Tuesday, May 12, 2009

Inner and outer senses

I have a vivid memory from an experience at school in the third grade:

I was dreamy, everything seemed to move too quick about me, as if hearing voices while under water. There were assignments, alliances between the children. I could see it all happening around me but couldn’t understand or keep up enough to fit in. Recess, was as I encounter dreams now; slides with waving tongues the size of beasts that children screamed as they slide down, small caves set back, I would peer into the darkness, to find children hiding from each other. Monkey bars with strong quick tongued girls swinging across, who never bothered to speak or look at me. It’s all a dream, I walked through it, was stranded and trapped within it but unable to speak within it, anymore than shy responses.

I know that they worried about me, special tests were done, I would raise right arm and then left while they shone a flashlight into my eyes. I would sit with a pleasant woman in a blank room with green walls and put together puzzles for her.
There was a small terrarium near the door that led out to the play ground. It was filled with sand, I don’t remember that it held anything else.
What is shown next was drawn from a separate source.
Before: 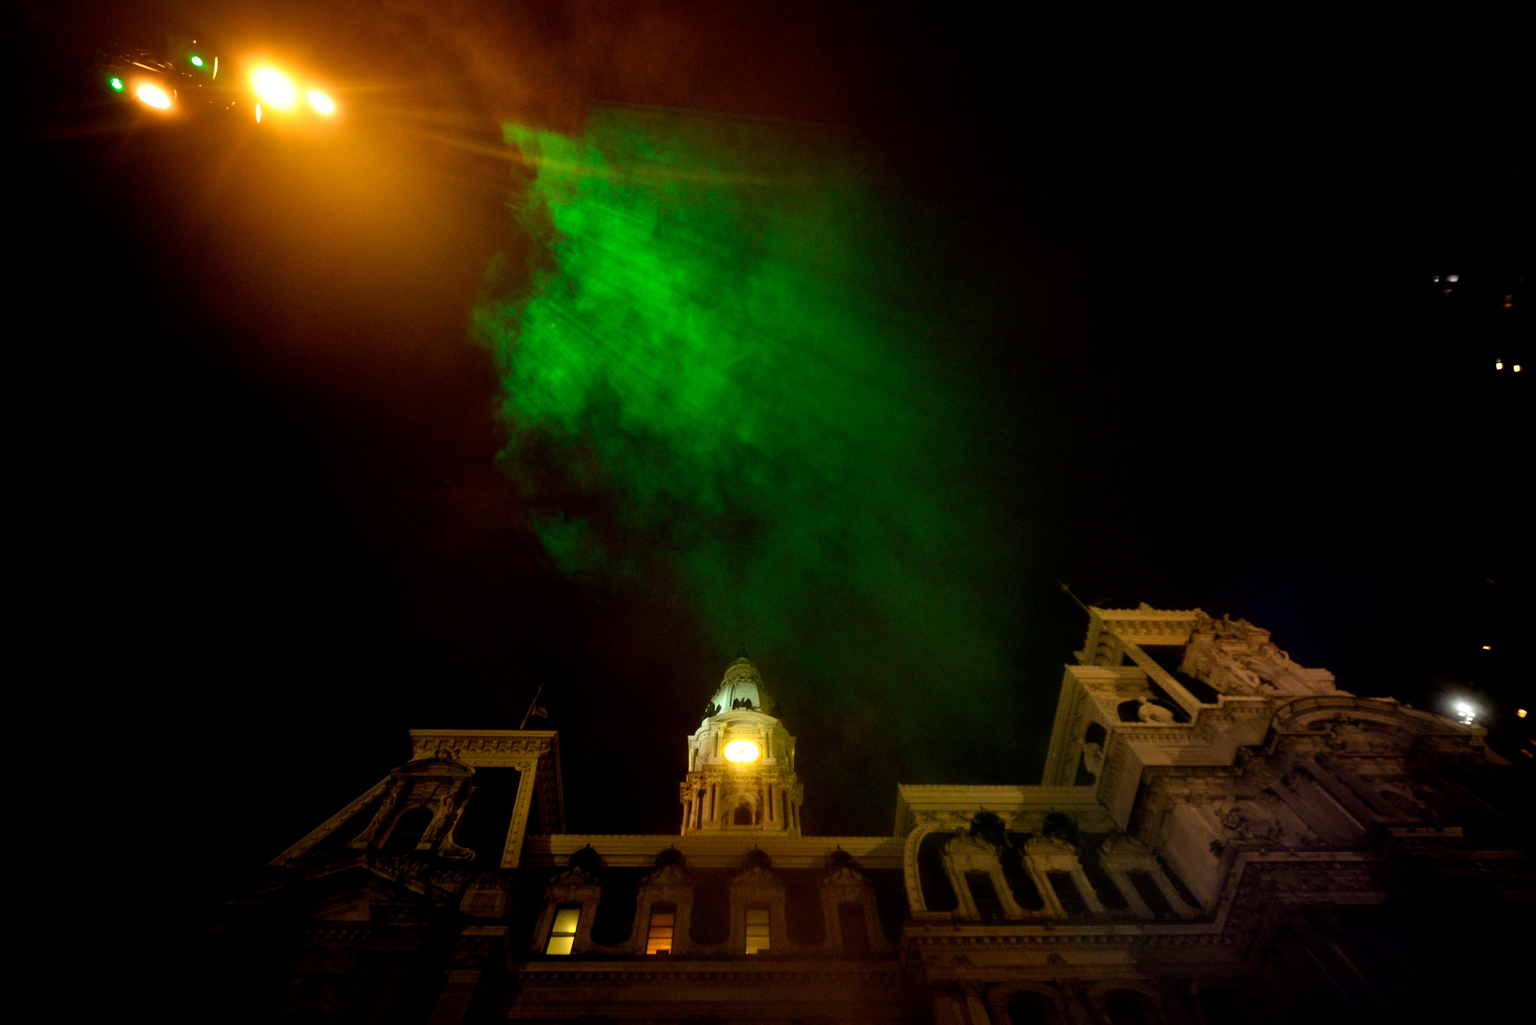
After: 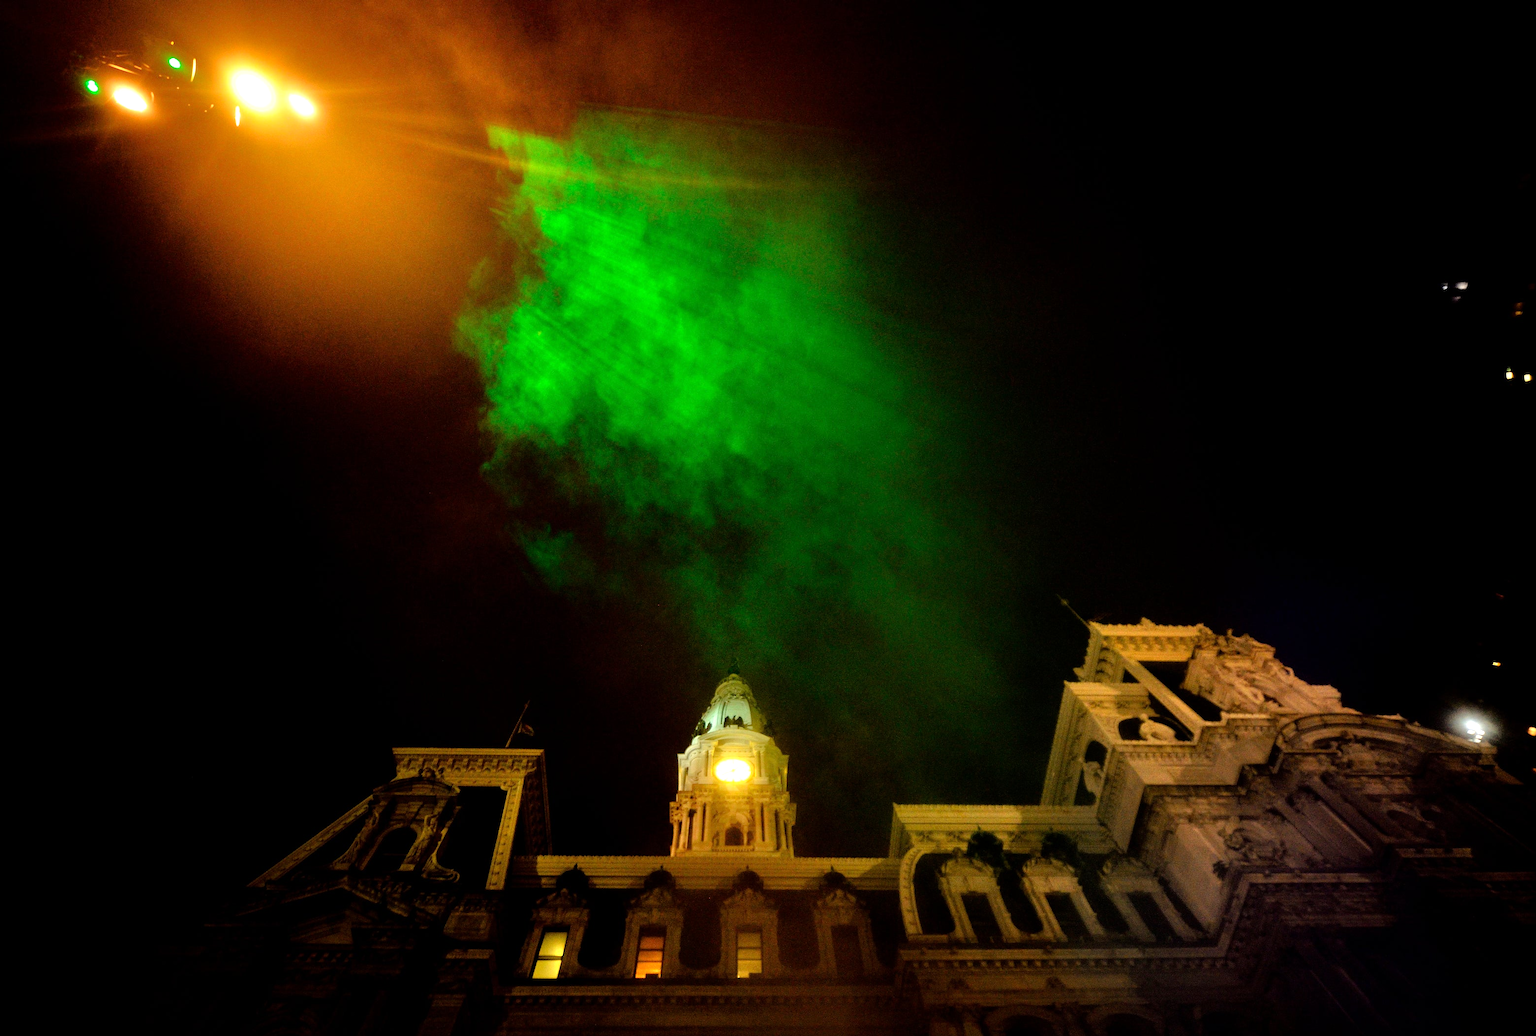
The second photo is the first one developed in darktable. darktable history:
crop and rotate: left 1.774%, right 0.633%, bottom 1.28%
tone equalizer: -7 EV 0.15 EV, -6 EV 0.6 EV, -5 EV 1.15 EV, -4 EV 1.33 EV, -3 EV 1.15 EV, -2 EV 0.6 EV, -1 EV 0.15 EV, mask exposure compensation -0.5 EV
I found some small plastic animals and began to arrange the animals in the sand, to talk with them, not with my voice but in how I held them and arranged them. This terrarium became my solace each day. I never questioned why I was at school, but it seemed a strange place and I didn’t understand who I was there only that others laughed, joined each other, knew what was asked and did it, in delightful ways that would make the teacher smile and befriend them.

Everyday I was given an arithmetic ditto sheet and wasn’t allowed outside at recess until it was finished. I was told if I wouldn’t be so stubborn, slow, if I would stop dreaming and pay attention then it would all be finished and I could go outside.
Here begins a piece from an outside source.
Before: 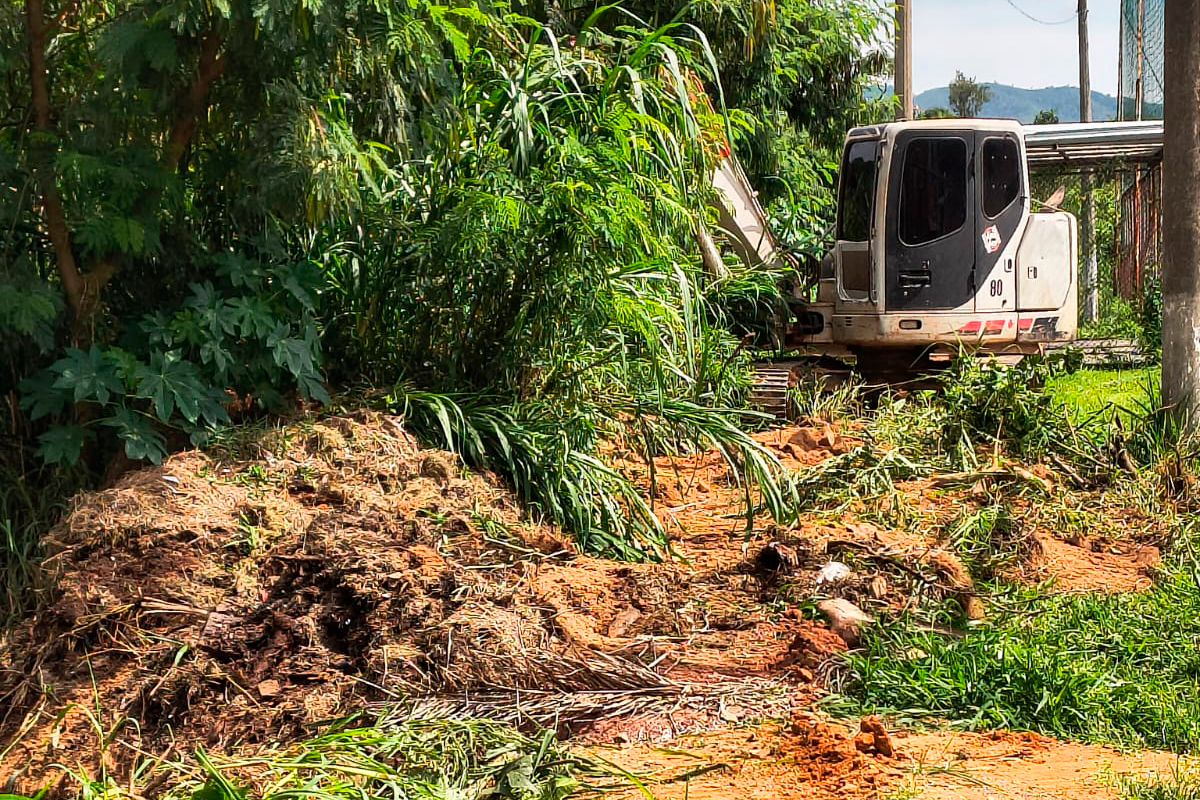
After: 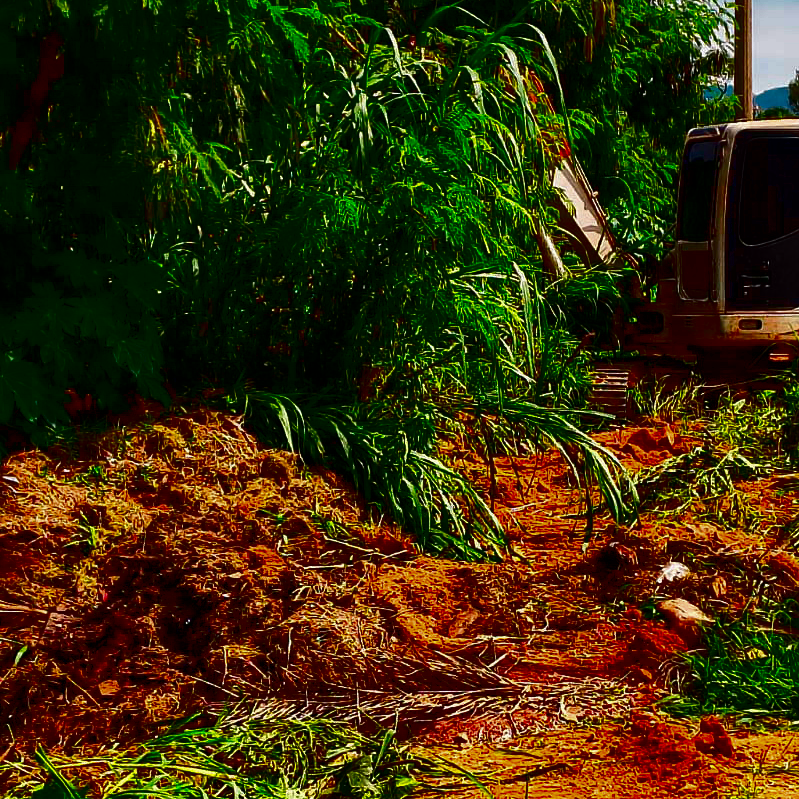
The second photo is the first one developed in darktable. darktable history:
crop and rotate: left 13.409%, right 19.924%
contrast brightness saturation: brightness -1, saturation 1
I did not connect the numbers with amounts. I knew that they were in relationship with each other and that they needed to create something new out of their combinations but what?
So I sat and sat, and they became not unlike the terrarium to me. I can still recall seven as a tall handsome cowboy, three the saloon girl, two a dainty lady, five was the sheriff, and eight was the banker. They would combine and recombine in their scenes with each other, like the wild west. The correct numbers were never written, but I would write down numbers as seemed appropriate to the story.

I have wondered many times since what would have supported me. Most of the other children didn’t seem adversely affected, to them it was a happy, thriving place to learn.

As a teacher how would I have taught myself? Not by insisting that I work in abstractions, like number symbols without someway to make them concrete. The way that I would explain it to myself now is that the outer world, needed attention so that rich inner world could connect to it and they could be equals in their being and becoming. The volume of the inner was turned up and the outer was a static confusion so I clung to th outer. The place I found comfort was in the movement and arrangement of the plastic animals in the sand.

A powerful place for this kind of child and really for all children is a consistent time with hands-on processes. Sand play, water play, building hideouts and forts, clay work and moving out from these basics are lenghened work with agriculture and food, animals, a relationship with nature. Natural, healthy and basic processes to connect them into their bodies and senses, to in fact bring them down to earth.

I know that in those years that a sense of balance and coordination were difficult for me, so all of the opposites inherent in work and play would have been good for me. Climb and jump; push and pull; in and out; over and under. The different states of a process: raw, chopped, baked and eaten. The potentials are endless but it’s a matter of observing the child’s natural inclinations towards unfolding and then to follow that lead. You lead where there’s a following.

If I could have used the time at school to be immersed in sensation, to make discoveries and naturally strengthen the bonds between the inner and outer senses. Then I would be ready for abstractions which are a short hand for real understanding.